任务 —
[1] 根据这篇 Count Seconds 题解回答下列问题:
(a) 题目标注的难度是多少?
(b) 结果要对哪个数取模?
(c) 题解给出的复杂度是多少?
[2] 请接着这篇 Count Seconds 题解停下的地方往下续写。
─── 所给摘录 ───
11.22-
每 \(10\) 题一篇 \(\texttt{>o<}\) 。
E. Count Seconds
\(\texttt{*2200}\)
题意
一个 \(n\) 个节点 \(m(1\le n,m\le10000)\) 条边的 \(\texttt{DAG}\) ,仅有一个点没有出度,每个点有值 \(a_i(0\le a_i\le10^9)\) ,每秒钟值 \(\ge0\) 的点的权值会 \(-1\) ,其所指向的点的权值都会 \(+1\) 。求所有点的权值都为 \(0\) 时的最短时间, \(mod\ 998244353\) 。
题解
考虑拓扑排序,如果一个点一直向后流动,那么其清空的时间就是它所有前驱权值总和,但可能有的点不会一直流动,考虑直接模拟前 \(n\) 秒,由于最长链不超过 \(n\) ,所以所有点最后接收到的流在这之前一定抵达,也就是在 \(n\) 秒后所有点在彻底清空之前一定会不停向后流动,此时在按之前的做法做就可以了,复杂度 \(O(nm)\) 。
代码
view code
#include<bits/stdc++.h>
#include<unordered_map>
#include<unordered_set>
using namespace std;
using LL = long long;
using LD = long double;
using ULL = unsigned long long;
using PII = pair<LL, LL>;
using TP = tuple<int, int, int>;
#define all(x) x.begin(),x.end()
#define mst(x,v) memset(x,v,sizeof(x))
#define mul(x,y) (1ll*(x)*(y)%mod)
#define mk make_pair
//#define int LL
//#define double LD
//#define lc p*2
//#define rc p*2+1
#define endl '\n'
#define inf 0x3f3f3f3f
#define INF 0x3f3f3f3f3f3f3f3f
#pragma warning(disable : 4996)
#define IOS ios::sync_with_stdio(0),cin.tie(0),cout.tie(0)
const double eps = 1e-8;
const double pi = acos(-1);
const LL MOD = 1000000007;
const LL mod = 998244353;
const int maxn = 100010;
LL T, N, M, A[1010], in[1010];
bool po[1010];
vector<int>G[1010];
void add_edge(int from, int to)
{
G[from].push_back(to);
}
void solve()
─── 提取数据 ───
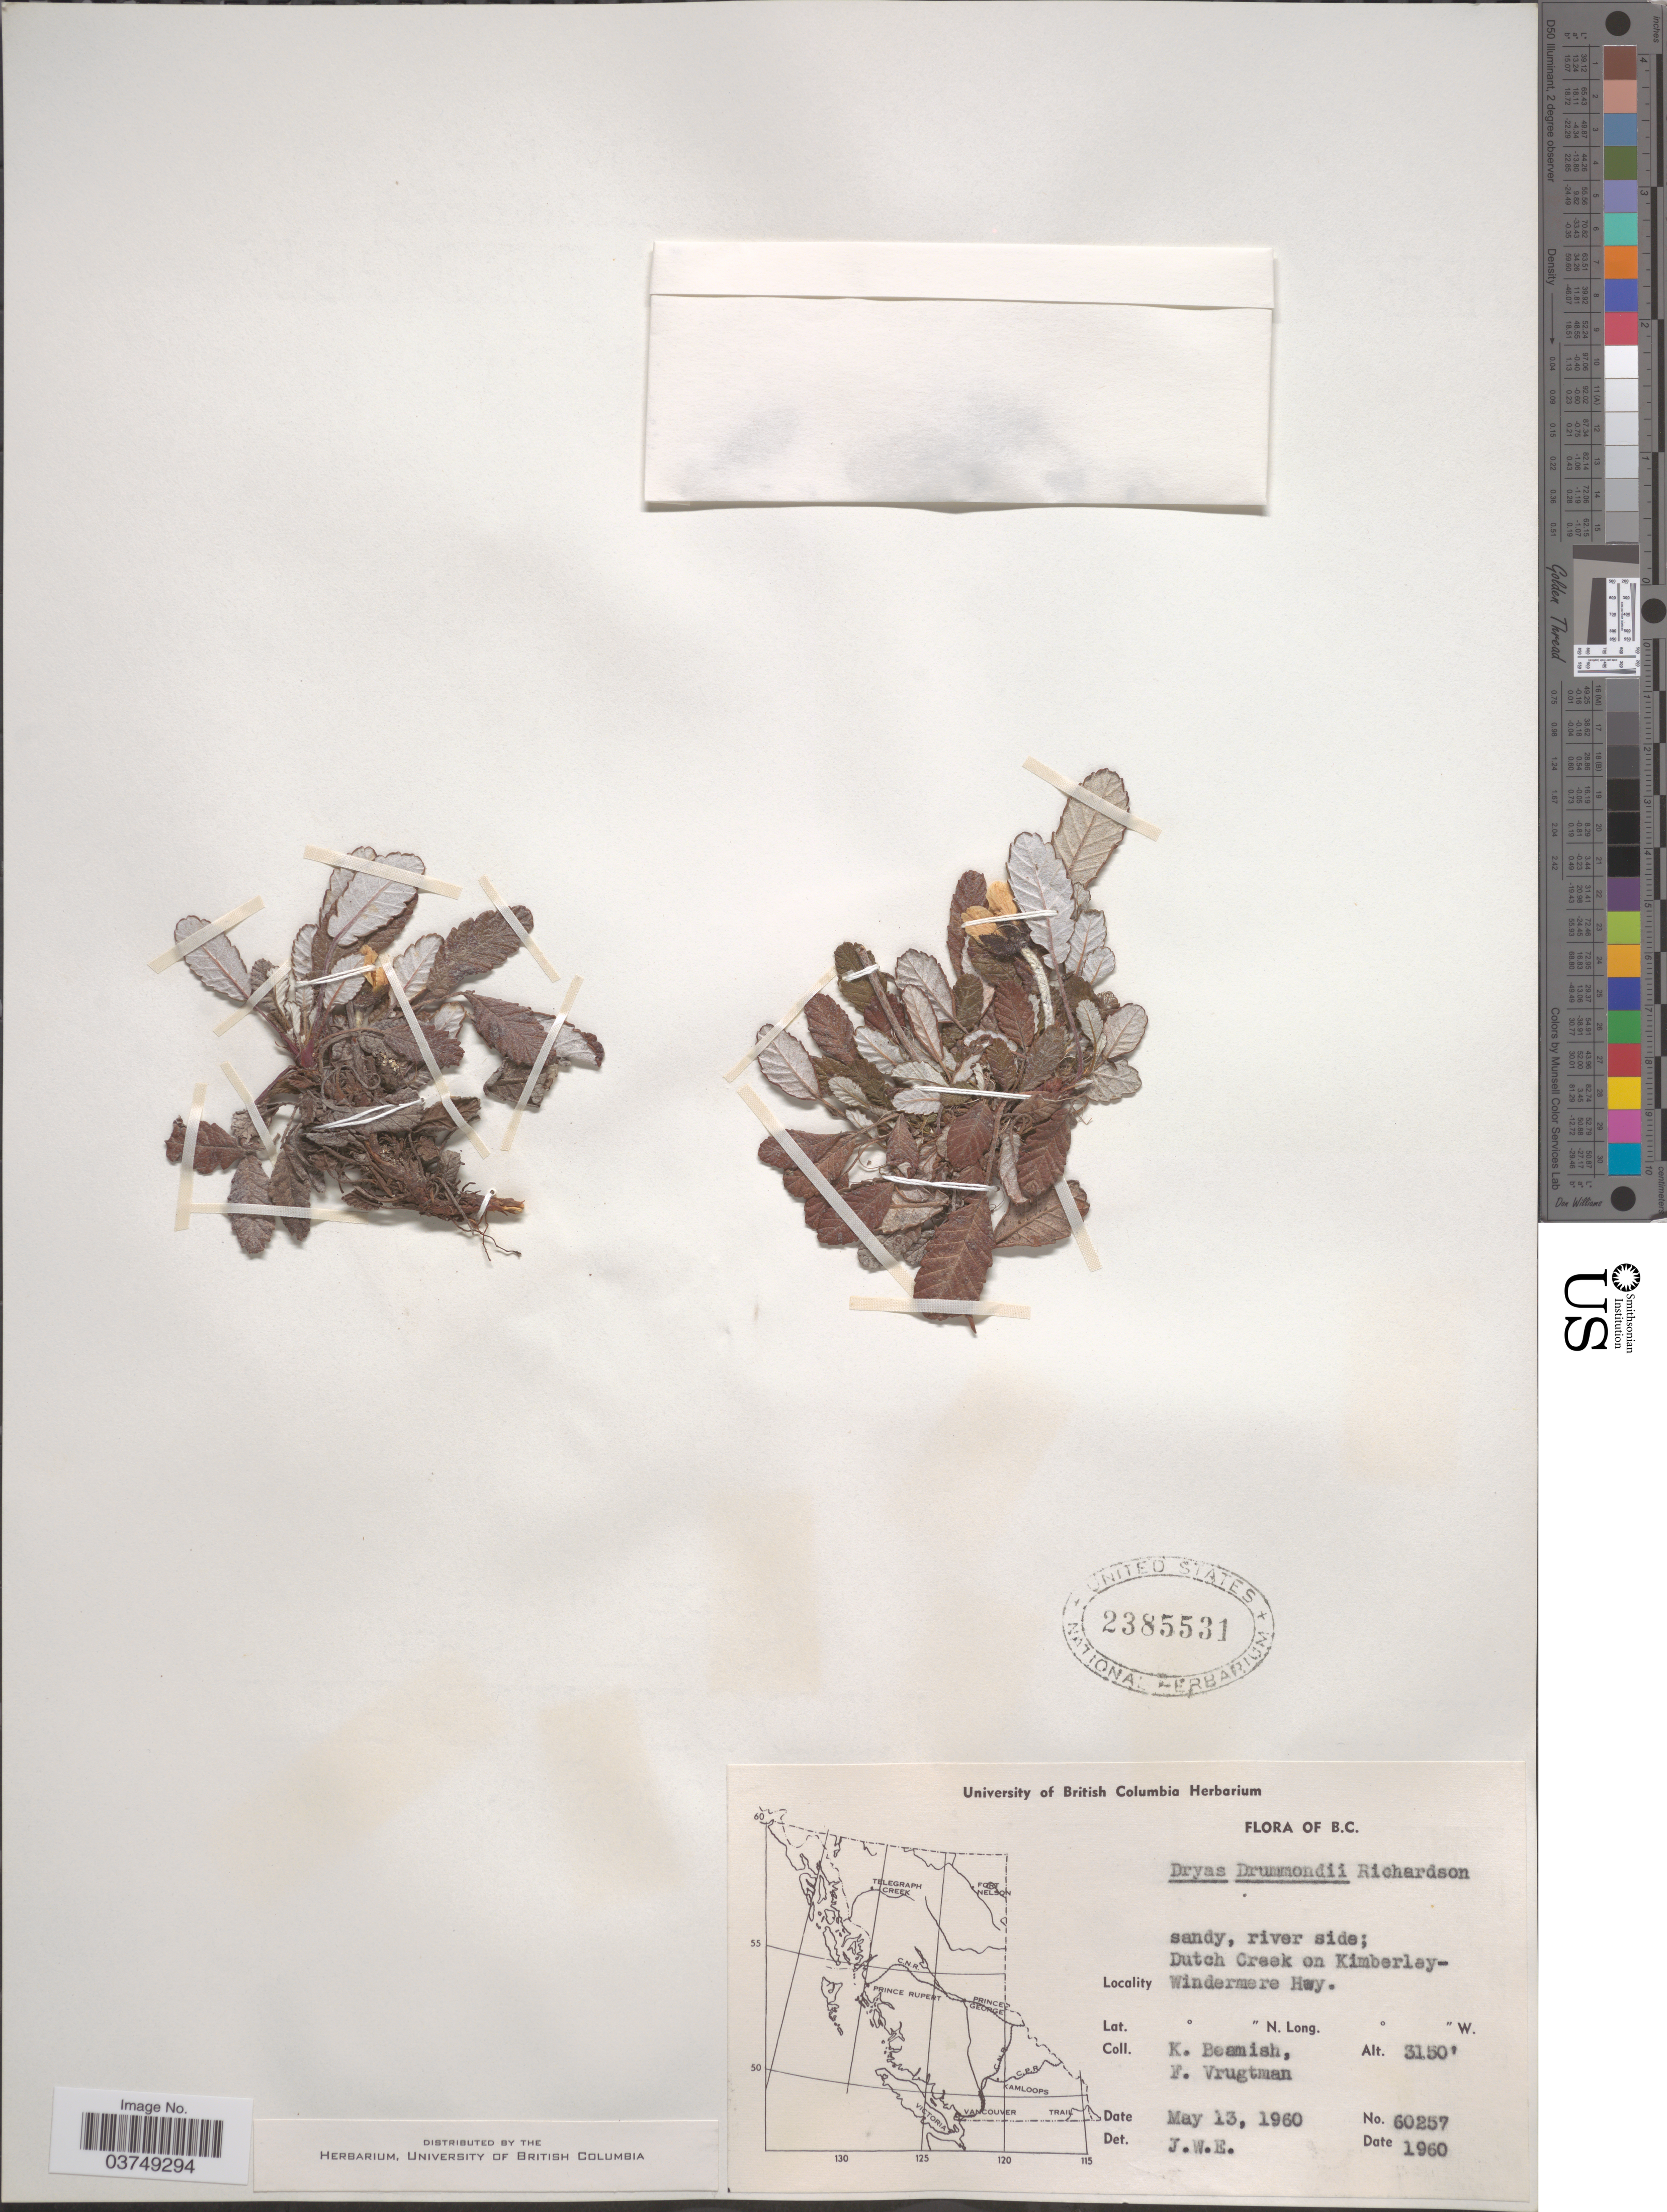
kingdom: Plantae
───
─── 提取数据 ───
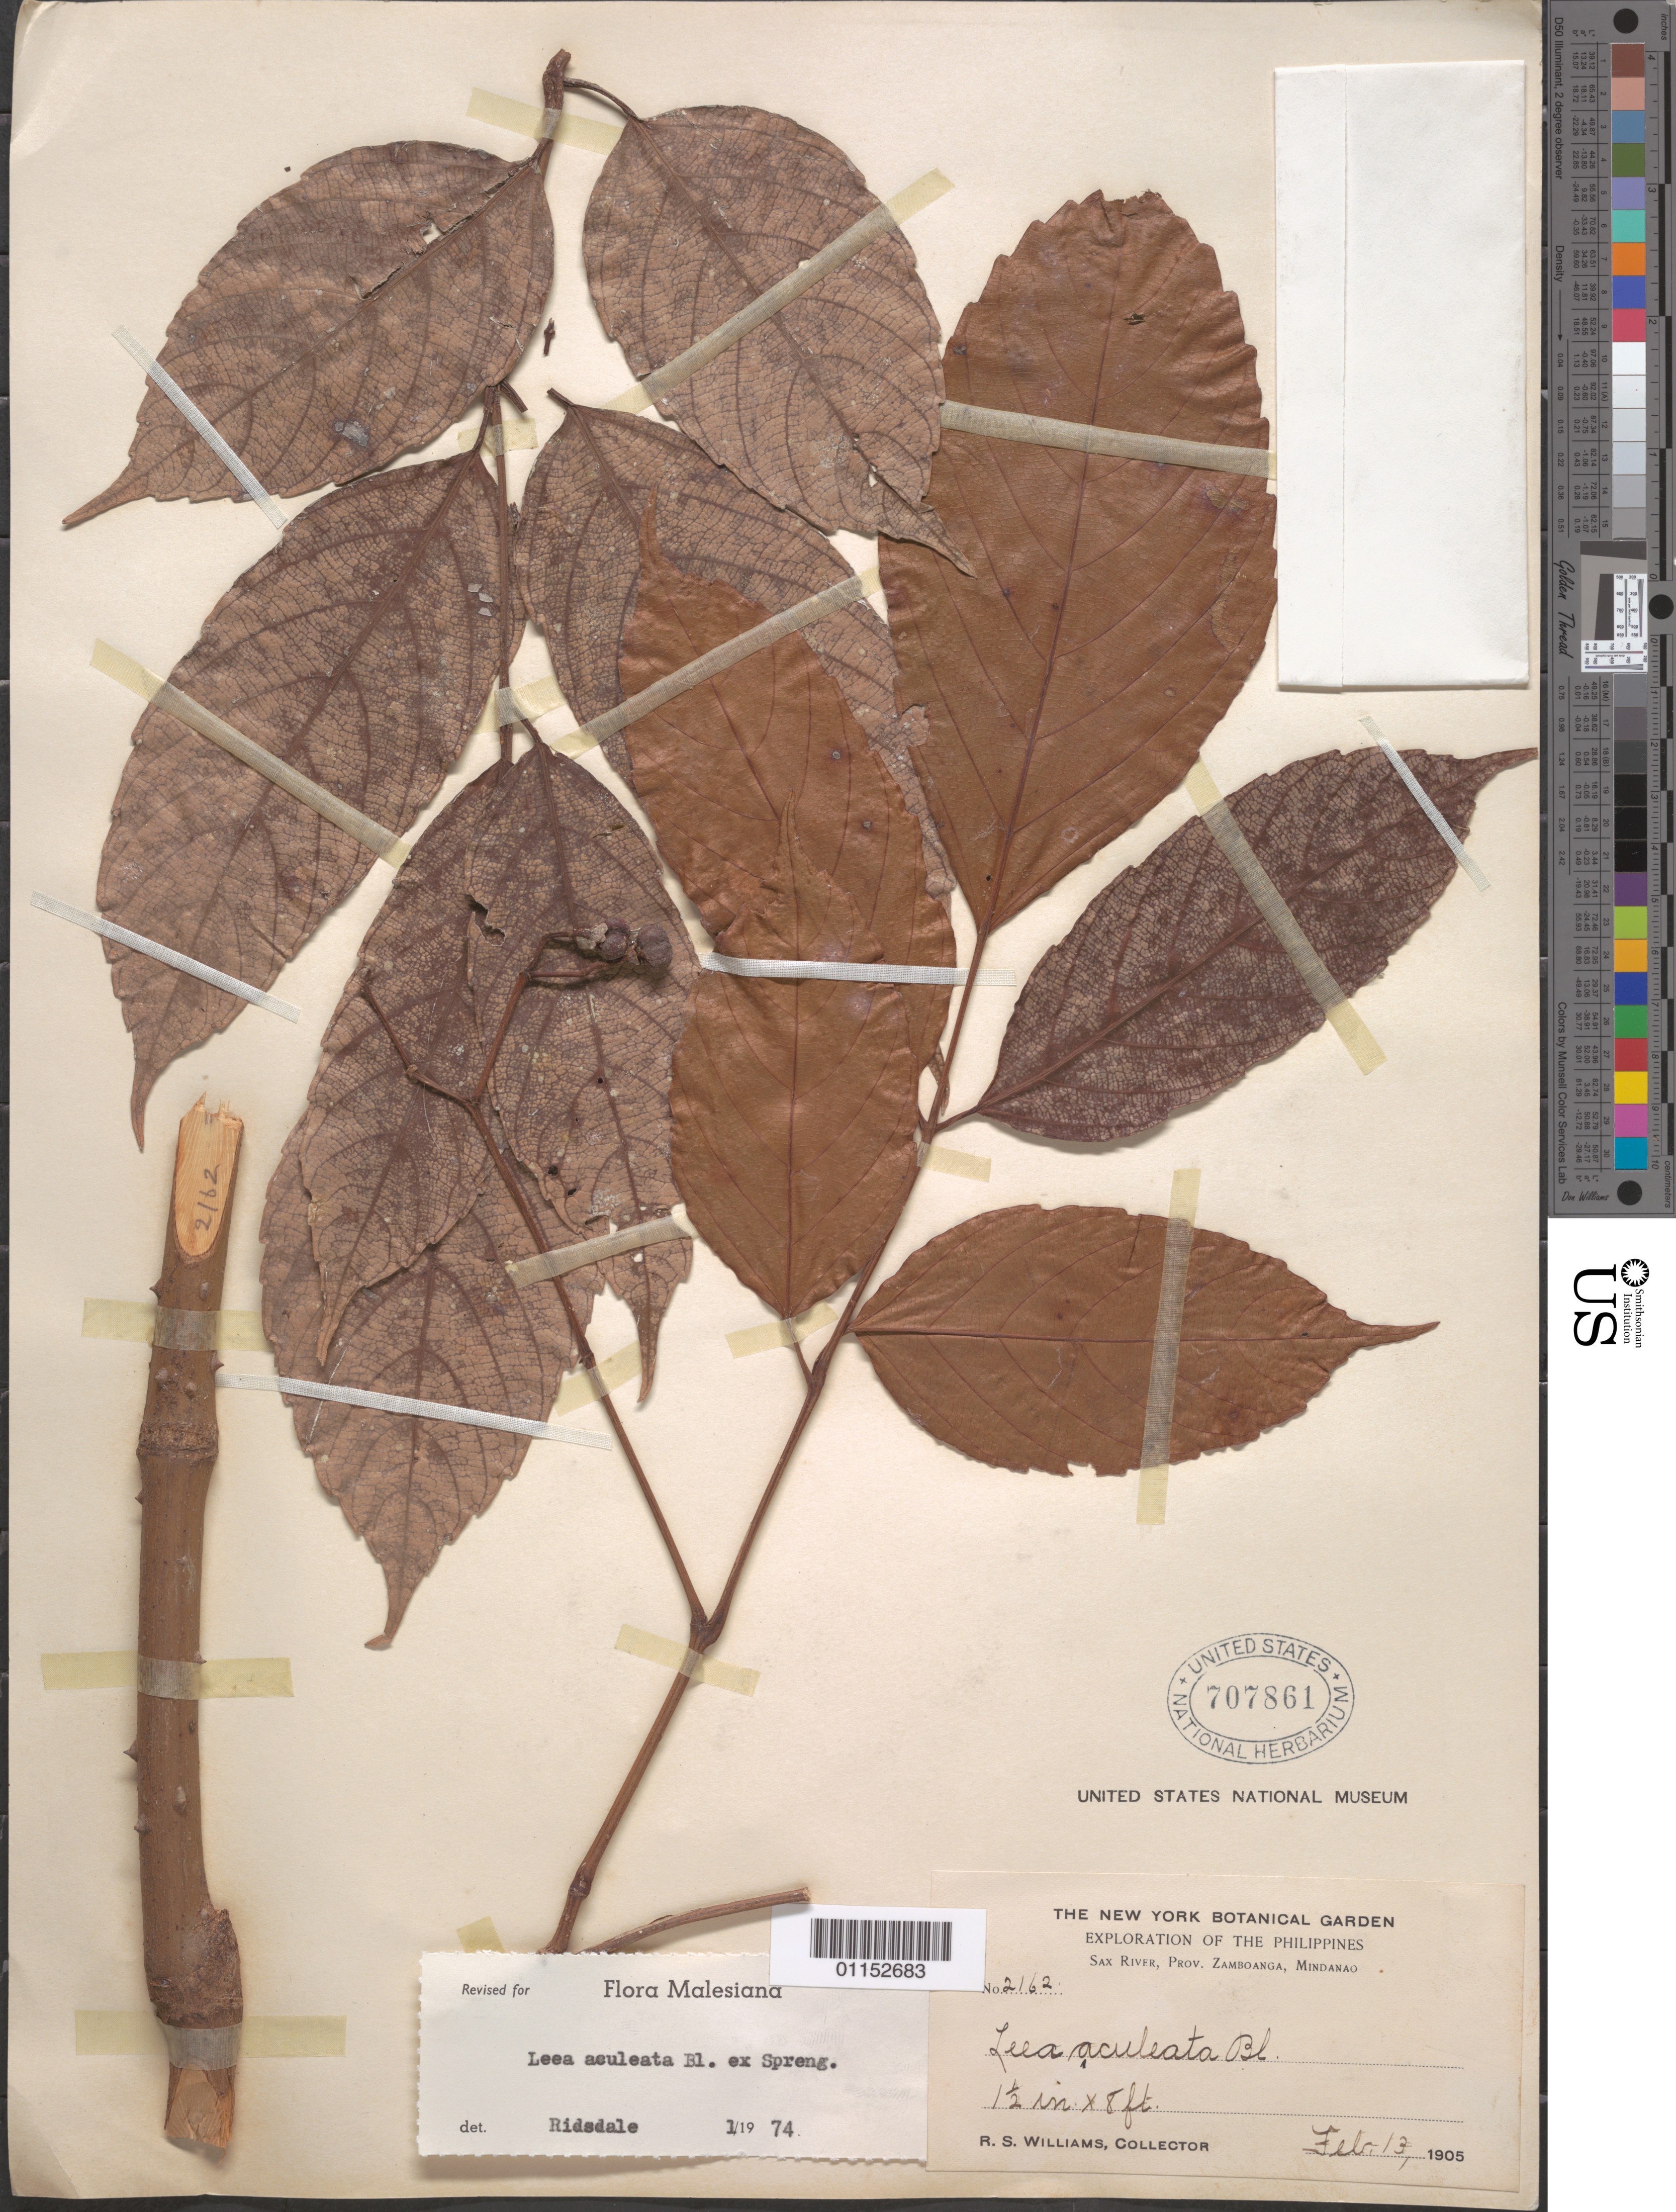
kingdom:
───
各题答案 —
[1]
(a) *2200
(b) 998244353
(c) O(nm)

[2]
{
int F = 0;
for (int i = 1; i <= N; i++)
{
if (!G[i].size())
{
F = i;
break;
}
}
for (int i = 1; i <= N + 5; i++)
{
for (int j = 1; j <= N; j++)
{
if (A[j])
break;
if (j == N)
{
cout << i - 1 << endl;
return;
}
}
for (int v = 1; v <= N; v++)
{
if (A[v])
po[v] = true;
else
po[v] = false;
}
for (int v = 1; v <= N; v++)
{
if (po[v])
{
for (auto& to : G[v])
A[to]++;
A[v]--;
}
}
}
queue<int>que;
for (int i = 1; i <= N; i++)
{
if (!in[i])
que.push(i);
}
while (!que.empty())
{
int v = que.front(); que.pop();
for (auto& to : G[v])
{
in[to]--;
if (!in[to])
que.push(to);
A[to] = (A[v] + A[to]) % mod;
}
}
cout << (A[F] + N + 5) % mod << endl;
}
int main()
{
IOS;
cin >> T;
while (T--)
{
cin >> N >> M;
for (int i = 1; i <= N; i++)
cin >> A[i], G[i].clear(), in[i] = 0;
int x, y;
for (int i = 1; i <= M; i++)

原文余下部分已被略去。